Selain hipotesis inkonsistensi, yang menyiratkan bahwa masyarakat tidak selalu konsisten dalam pola memilih mereka di berbagai tingkat pemilu, hipotesis informasi adalah salah satu penjelasan utama mengapa pemilih tidak serta merta memilih politisi korup. Hal ini menunjukkan bahwa ketika pemilih kekurangan informasi mengenai keterlibatan kandidat dalam korupsi, mereka akan mendukung politisi yang korup. Hal ini juga sejalan dengan penelitian Klašnja (2017) yang menunjukkan bahwa selama beberapa dekade terakhir, lebih dari 60% anggota Kongres Amerika Serikat yang pernah terlibat skandal korupsi telah terpilih kembali. Temuannya menunjukkan bahwa semakin tinggi kesadaran politik para pemilih, semakin kecil kemungkinan mereka untuk mendukung politisi yang korup. Pada saat yang sama, sikap keberpihakan dapat mengurangi perbedaan antara pemilih dengan kesadaran rendah dan tinggi, karena pemilih dengan kesadaran tinggi cenderung lebih partisan dan, dengan demikian, mereka mungkin lebih bersedia memaafkan politisi yang korup.
Fenomena ini juga sejalan dengan hipotesis partai-kandidat yang menyatakan bahwa pemilih biasanya membedakan antara partai dan kandidat.
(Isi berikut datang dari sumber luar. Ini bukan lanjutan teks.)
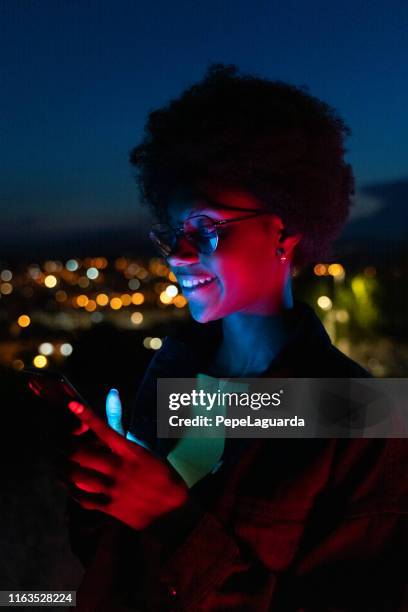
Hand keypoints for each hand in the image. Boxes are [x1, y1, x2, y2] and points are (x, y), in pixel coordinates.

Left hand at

Artinya, mereka tidak hanya mempertimbangkan keterampilan dan kinerja individu para kandidat, namun partai yang mencalonkan kandidat mungkin menjadi pertimbangan yang lebih penting dalam pengambilan keputusan mereka (Anduiza Gallego dan Muñoz, 2013; Cobb dan Taylor, 2015).
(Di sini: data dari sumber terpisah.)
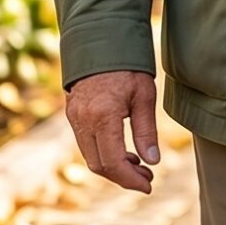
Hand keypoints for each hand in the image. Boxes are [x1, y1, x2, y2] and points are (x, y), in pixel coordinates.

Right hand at [65, 69, 158, 193]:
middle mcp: (83, 120)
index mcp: (103, 116)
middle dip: (122, 177)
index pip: (113, 162)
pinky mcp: (72, 114)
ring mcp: (74, 117)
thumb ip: (146, 131)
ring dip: (113, 166)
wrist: (100, 39)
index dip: (130, 180)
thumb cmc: (128, 66)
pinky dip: (103, 152)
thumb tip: (153, 162)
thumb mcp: (145, 96)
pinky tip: (123, 150)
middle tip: (147, 177)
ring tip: (138, 165)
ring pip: (90, 156)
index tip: (148, 185)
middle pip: (98, 165)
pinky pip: (85, 143)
Lebih jauh lagi, hipotesis trade-off menyiratkan bahwa para pemilih memperkirakan bahwa manfaat keseluruhan dari tindakan seorang politisi di pemerintahan akan lebih besar daripada kerugian yang terkait dengan korupsi yang dilakukan politisi tersebut dan aktivitas ilegal lainnya. Idenya di sini adalah bahwa (meskipun terdapat perbedaan individu di antara setiap orang), warga negara mungkin lebih cenderung memilih politisi yang korup namun dianggap kompeten dibandingkan politisi yang jujur namun tidak kompeten. Dengan kata lain, masyarakat melihat adanya “trade-off” antara reformasi antikorupsi dan tujuan lain yang diinginkan, seperti meningkatkan kesejahteraan lokal atau menarik investasi atau keamanan lokal (Fernández-Vázquez, Barberá dan Rivero, 2016; Zechmeister dan Zizumbo-Colunga, 2013).
Penjelasan lain atas ketidaktahuan pemilih adalah hipotesis loyalitas, yang dikaitkan dengan temuan bahwa “pemilih sayap kanan lebih setia dan setia dibandingkan pemilih sayap kiri” (Jiménez dan García, 2018). Yang terakhir, dalam konteks ini patut dipertimbangkan bagaimana korupsi dieksploitasi sebagai tema untuk memenangkan pemilu, termasuk oleh para pemimpin korup yang terpilih dengan janji memberantas korupsi. Para pemilih merasa mereka memilih pemerintahan yang korup, padahal kenyataannya pemerintahan baru itu korup.